//15 Apr 2011
Pig farmers in New Zealand are not happy with the government's plans to relax biosecurity around pork imports.
New Zealand Pork is concerned that waste from imported pig meat could end up in the food chain for New Zealand livestock, and potentially spread a disease, porcine reproductive and respiratory syndrome (PRRS).
Ministry of Agriculture and Forestry (MAF) biosecurity officials last year proposed rules that would allow imports of consumer-ready cuts of uncooked pork from Canada, Europe, Mexico and the United States, but were advised by a review panel to look at 29 deficiencies, including their import risk assessment.
But today MAF said it had issued updates to those four import health standards for pig meat, pig meat products and by-products which would effectively manage the risk of introducing PRRS to New Zealand. It said imports of fresh uncooked pork would be restricted to cuts smaller than 3kg that had the lymph nodes removed.
"The risk of PRRS introduction through pork imports will be effectively managed," MAF's deputy director-general for standards Carol Barnao said. "The likelihood of the virus being introduced through the importation of uncooked pork would be equivalent to an average of one outbreak per 1227 years."
But New Zealand Pork said that pigmeat currently imported from countries with PRRS must undergo treatment to deactivate the disease, and eliminating the treatment would open the door for transmission of the disease.

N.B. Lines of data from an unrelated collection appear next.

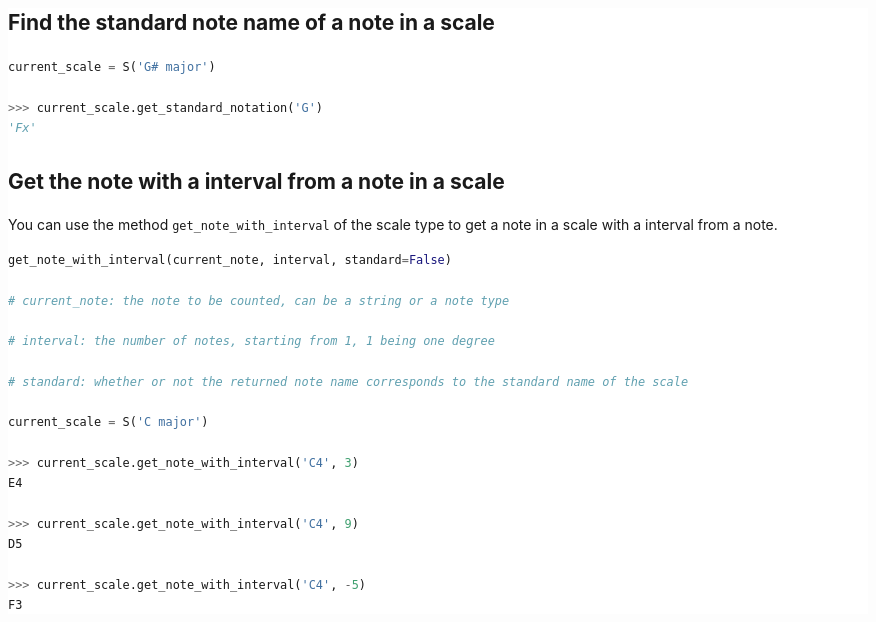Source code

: 
## Find the standard note name of a note in a scale

```python
current_scale = S('G# major')

>>> current_scale.get_standard_notation('G')
'Fx'
```



## Get the note with a interval from a note in a scale

You can use the method `get_note_with_interval` of the scale type to get a note in a scale with a interval from a note.

```python
get_note_with_interval(current_note, interval, standard=False)

# current_note: the note to be counted, can be a string or a note type

# interval: the number of notes, starting from 1, 1 being one degree

# standard: whether or not the returned note name corresponds to the standard name of the scale

current_scale = S('C major')

>>> current_scale.get_note_with_interval('C4', 3)
E4

>>> current_scale.get_note_with_interval('C4', 9)
D5

>>> current_scale.get_note_with_interval('C4', -5)
F3
```

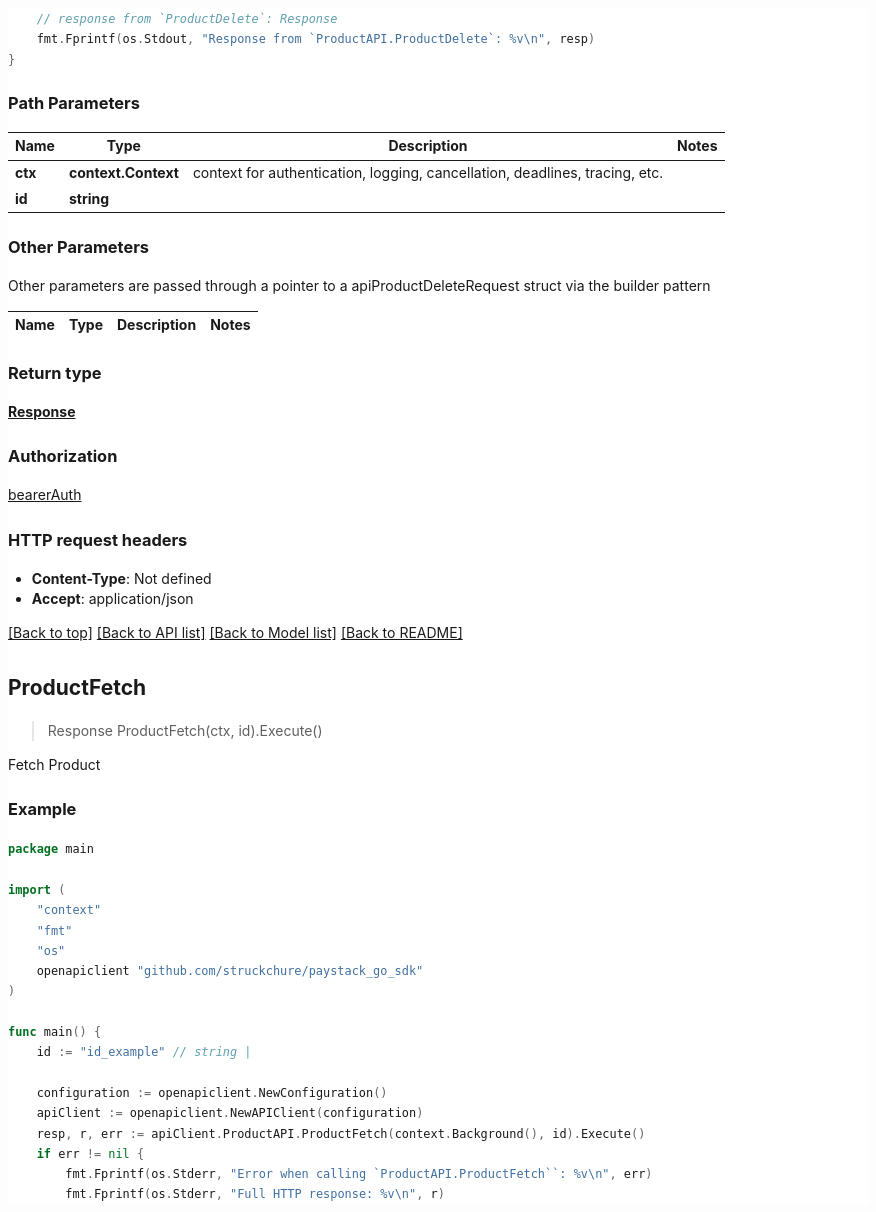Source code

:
 ```go
	// response from `ProductDelete`: Response
	fmt.Fprintf(os.Stdout, "Response from `ProductAPI.ProductDelete`: %v\n", resp)
}
```

### Path Parameters

| Name    | Type                | Description                                                                 | Notes |
| ------- | ------------------- | --------------------------------------------------------------------------- | ----- |
| **ctx** | **context.Context** | context for authentication, logging, cancellation, deadlines, tracing, etc. |
| **id**  | **string**          |                                                                             |

### Other Parameters

Other parameters are passed through a pointer to a apiProductDeleteRequest struct via the builder pattern

| Name | Type | Description | Notes |
| ---- | ---- | ----------- | ----- |

### Return type

[**Response**](Response.md)

### Authorization

[bearerAuth](../README.md#bearerAuth)

### HTTP request headers

- **Content-Type**: Not defined
- **Accept**: application/json

[[Back to top]](#) [[Back to API list]](../README.md#documentation-for-api-endpoints)
[[Back to Model list]](../README.md#documentation-for-models)
[[Back to README]](../README.md)

## ProductFetch

> Response ProductFetch(ctx, id).Execute()

Fetch Product

### Example

```go
package main

import (
	"context"
	"fmt"
	"os"
	openapiclient "github.com/struckchure/paystack_go_sdk"
)

func main() {
	id := "id_example" // string |

	configuration := openapiclient.NewConfiguration()
	apiClient := openapiclient.NewAPIClient(configuration)
	resp, r, err := apiClient.ProductAPI.ProductFetch(context.Background(), id).Execute()
	if err != nil {
		fmt.Fprintf(os.Stderr, "Error when calling `ProductAPI.ProductFetch``: %v\n", err)
		fmt.Fprintf(os.Stderr, "Full HTTP response: %v\n", r)
```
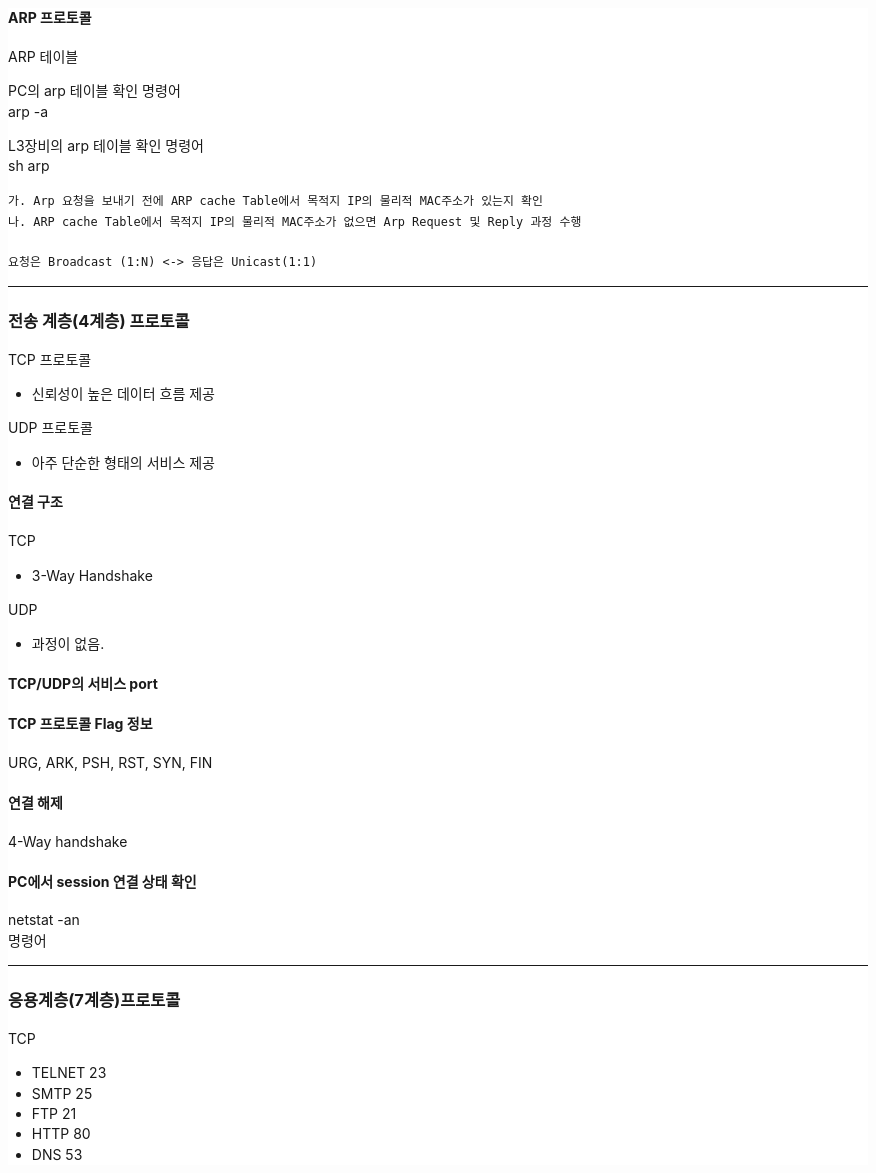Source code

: #### ARP 프로토콜
ARP 테이블

PC의 arp 테이블 확인 명령어   
arp -a

L3장비의 arp 테이블 확인 명령어   
sh arp
```
가. Arp 요청을 보내기 전에 ARP cache Table에서 목적지 IP의 물리적 MAC주소가 있는지 확인
나. ARP cache Table에서 목적지 IP의 물리적 MAC주소가 없으면 Arp Request 및 Reply 과정 수행

요청은 Broadcast (1:N) <-> 응답은 Unicast(1:1)
```

---
### 전송 계층(4계층) 프로토콜
TCP 프로토콜
- 신뢰성이 높은 데이터 흐름 제공

UDP 프로토콜
- 아주 단순한 형태의 서비스 제공

#### 연결 구조
TCP   
- 3-Way Handshake  

UDP   
- 과정이 없음.


#### TCP/UDP의 서비스 port


#### TCP 프로토콜 Flag 정보 
URG, ARK, PSH, RST, SYN, FIN


#### 연결 해제
4-Way handshake

#### PC에서 session 연결 상태 확인
netstat -an   
명령어

---
### 응용계층(7계층)프로토콜

TCP
- TELNET 23
- SMTP 25
- FTP 21
- HTTP 80
- DNS 53
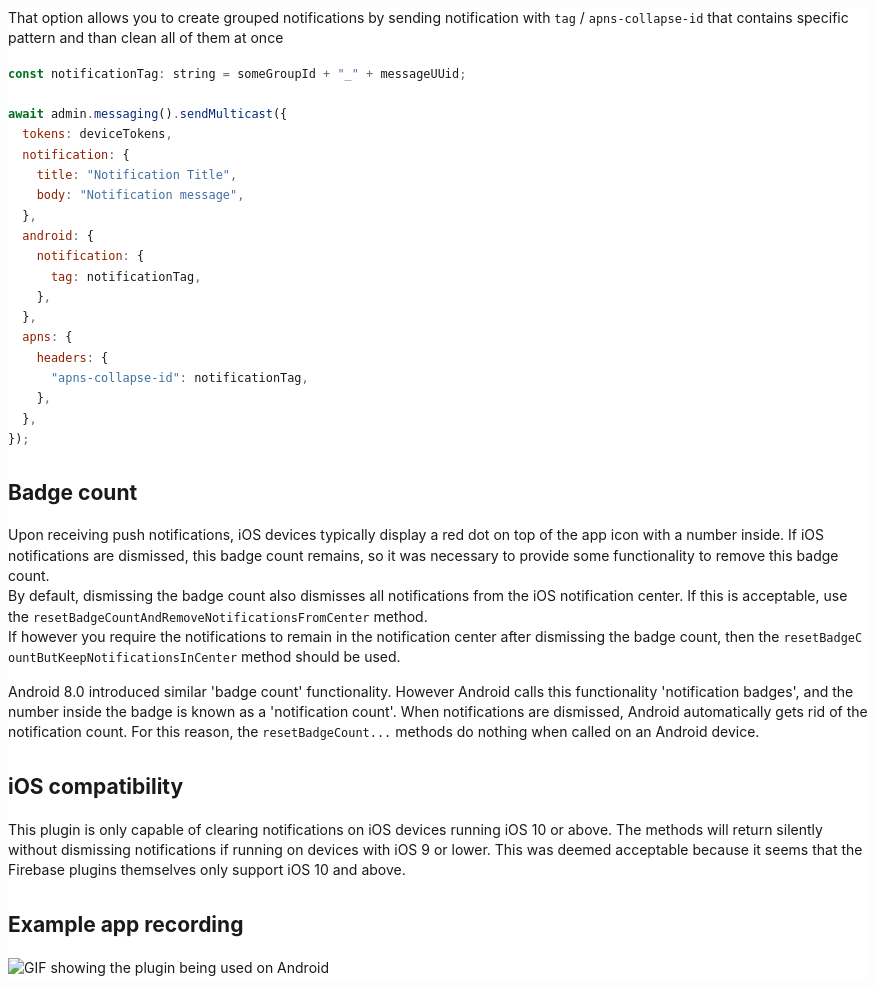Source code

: That option allows you to create grouped notifications by sending notification with `tag` / `apns-collapse-id` that contains specific pattern and than clean all of them at once

```javascript
const notificationTag: string = someGroupId + "_" + messageUUid;

await admin.messaging().sendMulticast({
  tokens: deviceTokens,
  notification: {
    title: "Notification Title",
    body: "Notification message",
  },
  android: {
    notification: {
      tag: notificationTag,
    },
  },
  apns: {
    headers: {
      "apns-collapse-id": notificationTag,
    },
  },
});
```

## Badge count

Upon receiving push notifications, iOS devices typically display a red dot on top of the app icon with a number inside. If iOS notifications are dismissed, this badge count remains, so it was necessary to provide some functionality to remove this badge count.<br />
By default, dismissing the badge count also dismisses all notifications from the iOS notification center. If this is acceptable, use the `resetBadgeCountAndRemoveNotificationsFromCenter` method.<br />
If however you require the notifications to remain in the notification center after dismissing the badge count, then the `resetBadgeCountButKeepNotificationsInCenter` method should be used.<br />

Android 8.0 introduced similar 'badge count' functionality. However Android calls this functionality 'notification badges', and the number inside the badge is known as a 'notification count'. When notifications are dismissed, Android automatically gets rid of the notification count. For this reason, the `resetBadgeCount...` methods do nothing when called on an Android device.

## iOS compatibility

This plugin is only capable of clearing notifications on iOS devices running iOS 10 or above. The methods will return silently without dismissing notifications if running on devices with iOS 9 or lower. This was deemed acceptable because it seems that the Firebase plugins themselves only support iOS 10 and above.

## Example app recording

<img src="https://github.com/Wes1324/eraser/raw/main/Android-eraser.gif" alt="GIF showing the plugin being used on Android" width="360" height="640" />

"Pork producers are doing it tough at present," New Zealand Pork chief executive Sam McIvor said. Farmers were "extremely concerned about the risks from the proposed relaxing of biosecurity standards ". Farmers who were already making changes to meet tougher new pig welfare standards did not need to be undermined by the potential for new and exotic diseases "introduced as a result of short-sighted legislation".